Requests for FPP’s legal support from those demanding their rights resulted in notable wins in 2024, but judgments or reformed laws do not always resolve conflicts and uphold rights alone, and require implementation to be effective. This requires a multi-faceted and longer-term strategy of constructive dialogue, changing narratives, community self-governance, and territorial care. The effectiveness of this multilayered strategy is exemplified by many of the impact stories in this Annual Report, including those from the Ogiek of Mt. Elgon in Kenya, the Bagyeli in Cameroon, the Kichwa in Peru, and the People of the Centre in Colombia.
FPP also continues to support Indigenous peoples’ and forest peoples' voices at the forefront of global policy on climate, biodiversity, and business and human rights.

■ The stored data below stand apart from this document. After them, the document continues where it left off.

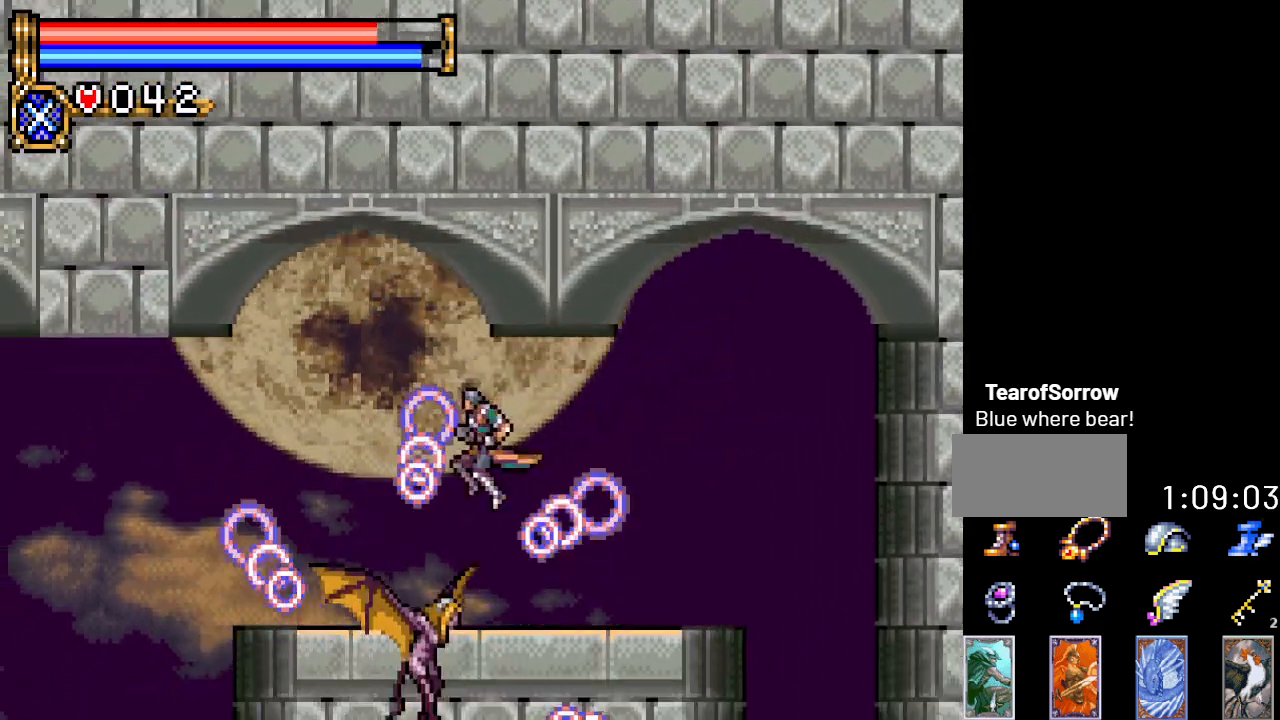
{"buttons": ["DPAD_LEFT"], "events": [[417, "A", "up"]]}
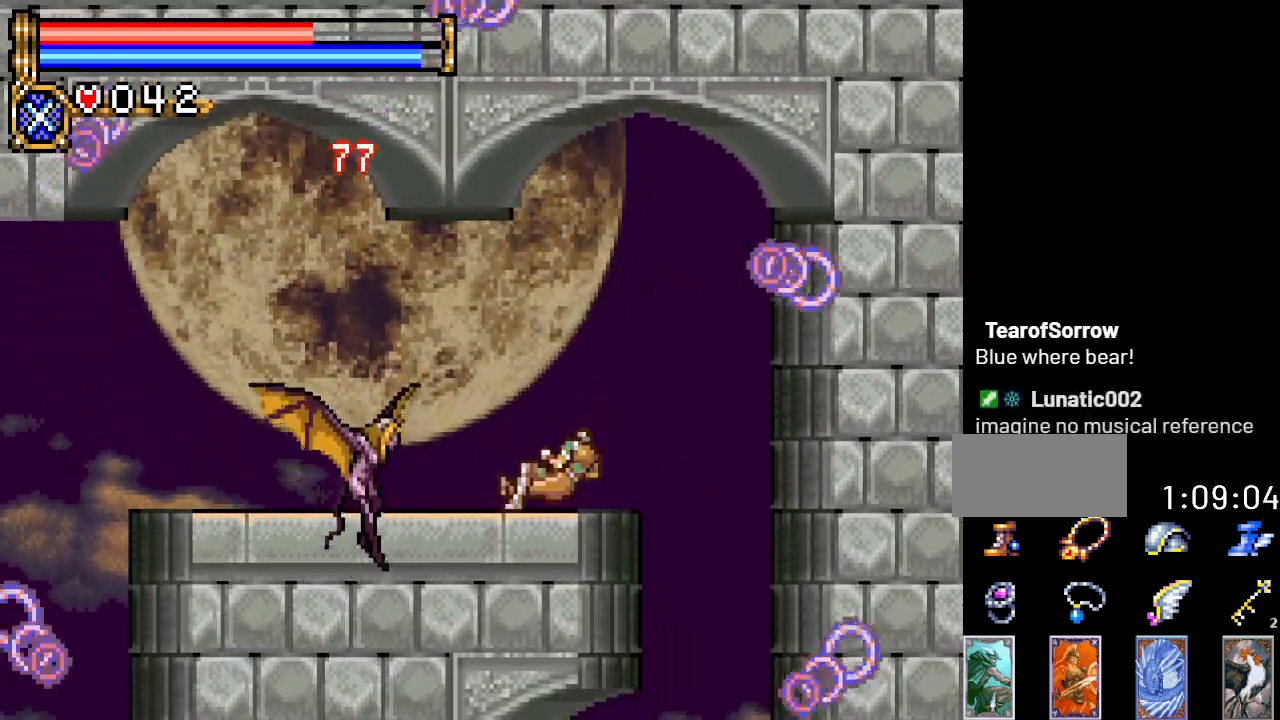
{"buttons": ["DPAD_LEFT"], "events": []}
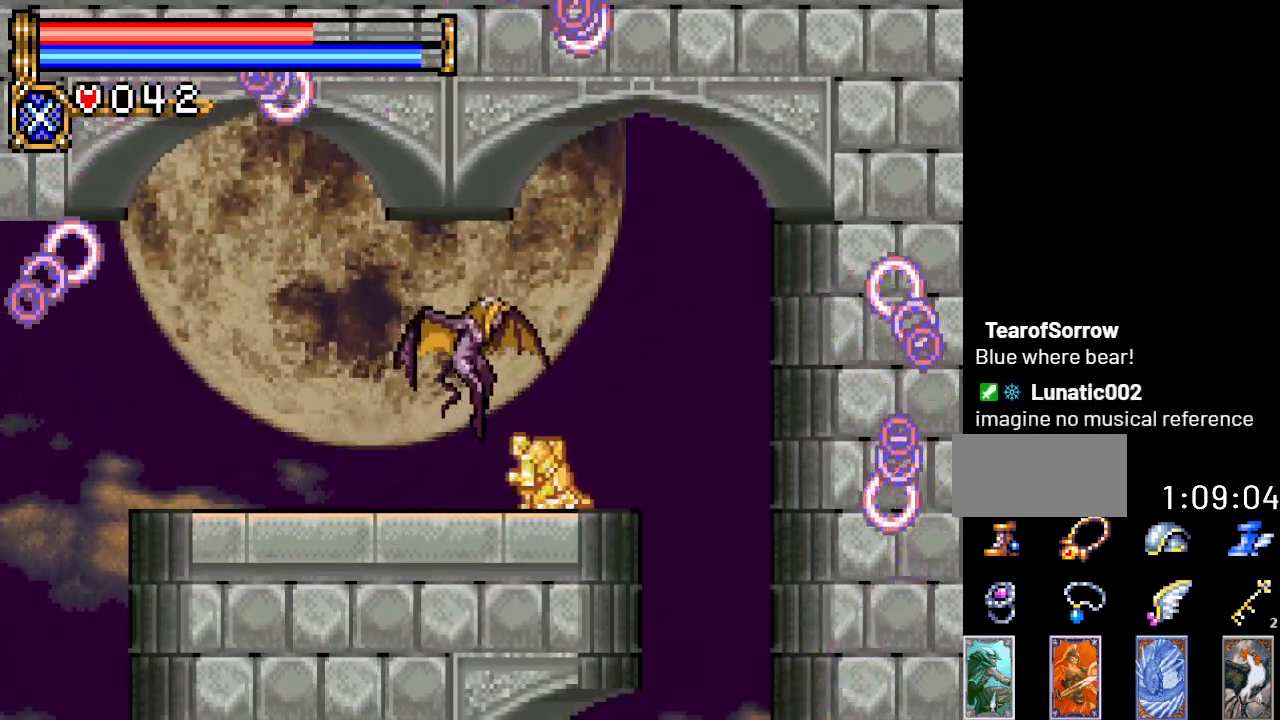
{"buttons": ["DPAD_LEFT"], "events": []}
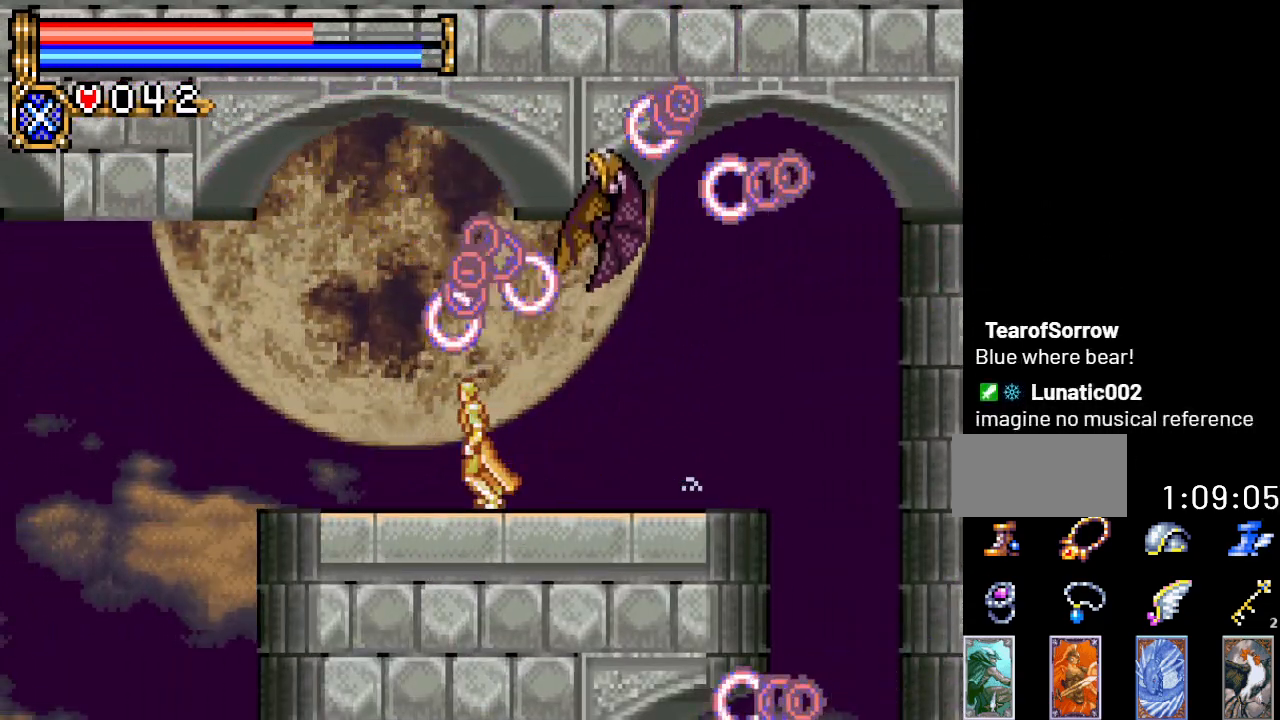
{"buttons": ["DPAD_LEFT"], "events": [[317, "A", "down"], [434, "A", "up"]]}
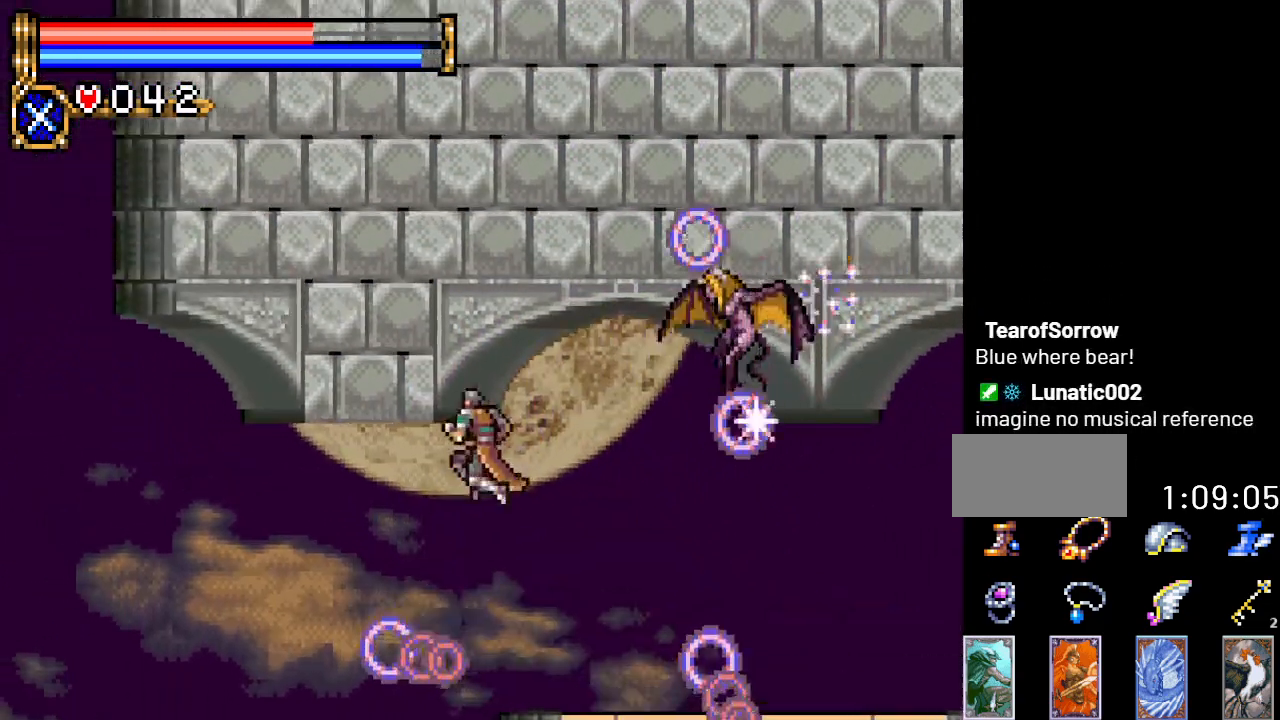
{"buttons": ["DPAD_LEFT"], "events": []}
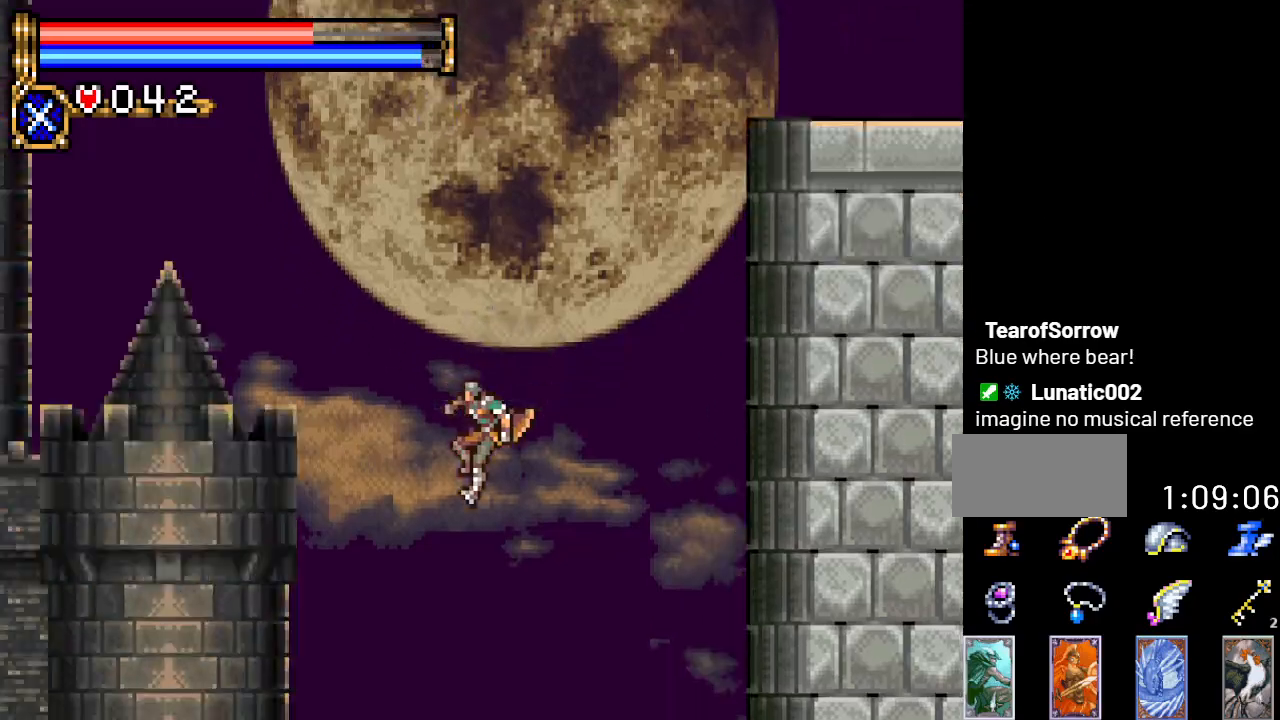
{"buttons": ["R1", "DPAD_UP"], "events": [[117, "A", "down"], [334, "A", "up"], [384, "DPAD_LEFT", "up"], [384, "DPAD_UP", "down"], [501, "R1", "down"]]}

Securing agreement on a new indicator integrating land tenure into the monitoring framework of the Global Biodiversity Framework was an important step forward in 2024. The Zero Tolerance Initiative also made strides in committing companies to zero tolerance for attacks against human rights defenders via its new resource hub.
Looking ahead, the impact of energy, minerals, and nature markets on indigenous peoples and forest peoples will continue to increase, requiring further investment in standard-setting and accountability. A key imperative will be for alternative climate and nature finance models that can deliver the support needed by Indigenous peoples and forest peoples to protect their forests from threats such as illegal mining and logging. As the Wampis Nation are demonstrating, territorial defence is a core priority for Indigenous peoples and forest peoples – their survival depends on it; yet the scale and nature of the threats such groups face will require sustainable and flexible sources of funding and allyship to ensure they can succeed and flourish.